Dijelaskan pula bahwa sesaji merupakan harmonisasi dalam dimensi horizontal terhadap sesama makhluk ciptaan Tuhan. Harmonisasi diartikan sebagai kesadaran manusia. Sekalipun manusia dianggap (menganggap diri) sebagai makhluk paling mulia, namun tidak ada alasan untuk mentang-mentang merasa diri paling mulia diantara makhluk lainnya. Karena kemuliaan manusia tergantung dari cara memanfaatkan akal budi dalam diri kita sendiri. Bila akal budi digunakan untuk kejahatan, maka kemuliaan manusia menjadi bangkrut, masih lebih hina sekalipun dibanding dengan binatang paling hina.

Sesaji dan ubarampe di dalam selamatan sebenarnya merupakan pengaruh dari tradisi lokal (Jawa) dan Hindu, Buda termasuk animisme dan dinamisme, yang sudah ada jauh sebelum kedatangan Islam. Namun setelah Islam masuk maka kebudayaan itu mengalami pembauran lagi yang oleh para ilmuwan dinamakan sinkritisme. Sesaji ataupun ubarampe merupakan produk alkuturasi budaya, maka selamatan dapat digolongkan salah satu bentuk alkuturasi antara agama dan budaya lokal.

Terlepas dari dilaksanakan atau tidaknya sebuah tradisi selamatan kiranya masyarakat Jawa perlu belajar untuk mengetahui ajaran-ajaran yang diberikan para leluhur lewat upacara tradisi termasuk ubarampenya (perlengkapan;sesaji). Bahkan dengan adanya pengaruh agama tertentu tardisi-tradisi yang menyuguhkan berbagai macam sesasji dianggap syirik, dianggap dosa, dianggap bersekutu dengan setan dan lain sebagainya. Tentu itu tidak beralasan. Mereka yang beranggapan seperti itu karena tidak memahami tentang simbol-simbol tersebut dan bisa juga dipenuhi watak egoisme yang berlebihan. Ubarampe sesaji tidaklah lain sebagai ajaran yang luhur yang penuh dengan peradaban dan etika.

Permohonan yang tulus dan sumendhe (pasrah) kepada Tuhan sebagai manisfestasi rasa keihklasan untuk memberikan sebagian yang dimiliki kepada orang lain.
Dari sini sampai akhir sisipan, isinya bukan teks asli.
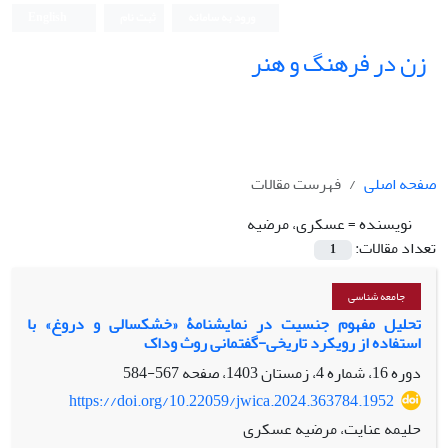
ورود به سامانه
ثبت نام
English
زن در فرهنگ و هنر
صفحه اصلی
فهرست مقالات
نویسنده =
عسکری، مرضیه
تعداد مقالات:
1
جامعه شناسی
تحلیل مفهوم جنسیت در نمایشنامۀ «خشکسالی و دروغ» با
استفاده از رویکرد تاریخی-گفتمانی روث وداک
دوره 16، شماره 4، زمستان 1403، صفحه
567-584
https://doi.org/10.22059/jwica.2024.363784.1952
حلیمه عنایت، مرضیه عسکری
Berbagi rasa baik kesedihan, kesenangan, kebahagiaan merupakan bagian dari tradisi selamatan . Hal itu ditunjukkan dengan adanya upacara selamatan kematian, upacara selamatan perkawinan, upacara selamatan syukuran dan lain-lain.  Masyarakat Jawa yang masih menganut tradisi selamatan ataupun yang setengah-setengah tentu tidak merasa terbebani dengan mengeluarkan sebagian hartanya untuk berbagi kepada yang lain lewat tradisi selamatan. Keihklasan itulah yang bisa memberikan rasa ayem tentrem sebagi hasil dari perbuatannya itu.

Menurut waktu pelaksanaan bahwa selamatan bisa diadakan pada waktu ; (1).Malam hari sebagai contoh selamatan kematian (ngintun leluhur), selamatan manggulan (menyambut upacara perkawinan). (2). Siang hari misalkan selamatan bersih desa, nyadran, methil (pethik padi), kelahiran dan lain-lain. (3) Ada selamatan yang berdasarkan penanggalan baik itu dilaksanakan pada siang hari atau malam hari, misalkan; tiron-tiron (memperingati hari kelahiran), maleman (memperingati penyatuan hitungan perkawinan yang pelaksanaannya dibarengkan dengan 10 terakhir hari puasa Ramadlan; misal malem 21, malem 23, malem 23 dan malem 29), Selamatan Suro’an (menyambut malam satu syuro) dan lain-lain.